> [Exercise objective]: Please return, with no alterations, the lines below from the very first through the one that contains "Trottinettes électriques : êtes-vous".
(The data begins)
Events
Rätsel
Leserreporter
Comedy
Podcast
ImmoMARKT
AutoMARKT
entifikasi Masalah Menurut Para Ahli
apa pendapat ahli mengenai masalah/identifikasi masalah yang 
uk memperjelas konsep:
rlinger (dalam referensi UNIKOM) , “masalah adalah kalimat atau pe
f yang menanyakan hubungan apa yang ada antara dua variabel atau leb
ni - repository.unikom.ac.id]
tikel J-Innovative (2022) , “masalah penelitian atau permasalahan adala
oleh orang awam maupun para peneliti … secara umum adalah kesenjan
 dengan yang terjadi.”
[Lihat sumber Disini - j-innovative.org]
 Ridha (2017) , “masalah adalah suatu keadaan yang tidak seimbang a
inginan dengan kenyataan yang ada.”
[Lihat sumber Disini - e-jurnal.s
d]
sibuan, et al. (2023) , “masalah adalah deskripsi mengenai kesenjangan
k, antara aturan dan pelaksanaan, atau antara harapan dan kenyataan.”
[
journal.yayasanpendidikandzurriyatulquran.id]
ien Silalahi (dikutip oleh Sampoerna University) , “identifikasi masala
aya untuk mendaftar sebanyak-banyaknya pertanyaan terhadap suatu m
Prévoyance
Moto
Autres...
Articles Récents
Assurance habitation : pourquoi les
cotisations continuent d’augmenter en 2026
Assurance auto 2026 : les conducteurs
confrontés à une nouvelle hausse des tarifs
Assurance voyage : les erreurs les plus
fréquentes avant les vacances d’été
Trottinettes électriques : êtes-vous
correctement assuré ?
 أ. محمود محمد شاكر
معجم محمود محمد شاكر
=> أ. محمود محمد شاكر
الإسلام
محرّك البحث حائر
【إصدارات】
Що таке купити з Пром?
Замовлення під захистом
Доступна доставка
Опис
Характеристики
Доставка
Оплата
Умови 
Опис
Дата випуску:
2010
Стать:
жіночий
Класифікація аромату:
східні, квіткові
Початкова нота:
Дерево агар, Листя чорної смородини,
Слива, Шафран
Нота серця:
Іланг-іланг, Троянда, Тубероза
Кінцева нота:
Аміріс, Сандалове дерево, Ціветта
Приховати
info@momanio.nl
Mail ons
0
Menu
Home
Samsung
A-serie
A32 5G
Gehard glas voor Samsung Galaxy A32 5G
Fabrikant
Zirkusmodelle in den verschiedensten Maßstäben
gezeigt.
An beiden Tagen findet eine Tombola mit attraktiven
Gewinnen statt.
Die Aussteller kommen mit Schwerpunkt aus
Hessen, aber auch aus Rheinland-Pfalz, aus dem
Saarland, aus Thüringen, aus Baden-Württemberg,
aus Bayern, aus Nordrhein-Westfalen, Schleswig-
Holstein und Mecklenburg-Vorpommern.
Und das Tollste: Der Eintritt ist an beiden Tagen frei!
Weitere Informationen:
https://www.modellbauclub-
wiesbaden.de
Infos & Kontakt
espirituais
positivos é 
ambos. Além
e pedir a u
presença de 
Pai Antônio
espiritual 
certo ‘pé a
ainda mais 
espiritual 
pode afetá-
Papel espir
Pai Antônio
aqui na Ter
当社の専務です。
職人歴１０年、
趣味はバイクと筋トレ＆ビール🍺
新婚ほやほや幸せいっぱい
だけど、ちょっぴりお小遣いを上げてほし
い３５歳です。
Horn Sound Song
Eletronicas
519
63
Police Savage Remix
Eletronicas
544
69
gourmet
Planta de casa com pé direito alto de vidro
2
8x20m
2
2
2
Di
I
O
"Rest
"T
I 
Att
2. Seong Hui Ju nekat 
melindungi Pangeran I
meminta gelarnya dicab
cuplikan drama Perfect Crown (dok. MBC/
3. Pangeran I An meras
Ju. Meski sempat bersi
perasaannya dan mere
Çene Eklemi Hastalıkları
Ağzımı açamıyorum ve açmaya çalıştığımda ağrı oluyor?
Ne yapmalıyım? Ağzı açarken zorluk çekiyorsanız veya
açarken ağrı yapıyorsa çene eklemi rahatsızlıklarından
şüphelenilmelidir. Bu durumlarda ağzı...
(The data ends)
> [Task output]:
Events
Rätsel
Leserreporter
Comedy
Podcast
ImmoMARKT
AutoMARKT
entifikasi Masalah Menurut Para Ahli
apa pendapat ahli mengenai masalah/identifikasi masalah yang 
uk memperjelas konsep:
rlinger (dalam referensi UNIKOM) , “masalah adalah kalimat atau pe
f yang menanyakan hubungan apa yang ada antara dua variabel atau leb
ni - repository.unikom.ac.id]
tikel J-Innovative (2022) , “masalah penelitian atau permasalahan adala
oleh orang awam maupun para peneliti … secara umum adalah kesenjan
 dengan yang terjadi.”
[Lihat sumber Disini - j-innovative.org]
 Ridha (2017) , “masalah adalah suatu keadaan yang tidak seimbang a
inginan dengan kenyataan yang ada.”
[Lihat sumber Disini - e-jurnal.s
d]
sibuan, et al. (2023) , “masalah adalah deskripsi mengenai kesenjangan
k, antara aturan dan pelaksanaan, atau antara harapan dan kenyataan.”
[
journal.yayasanpendidikandzurriyatulquran.id]
ien Silalahi (dikutip oleh Sampoerna University) , “identifikasi masala
aya untuk mendaftar sebanyak-banyaknya pertanyaan terhadap suatu m
Prévoyance
Moto
Autres...
Articles Récents
Assurance habitation : pourquoi les
cotisations continuent d’augmenter en 2026
Assurance auto 2026 : les conducteurs
confrontés à une nouvelle hausse des tarifs
Assurance voyage : les erreurs les plus
fréquentes avant les vacances d’été
Trottinettes électriques : êtes-vous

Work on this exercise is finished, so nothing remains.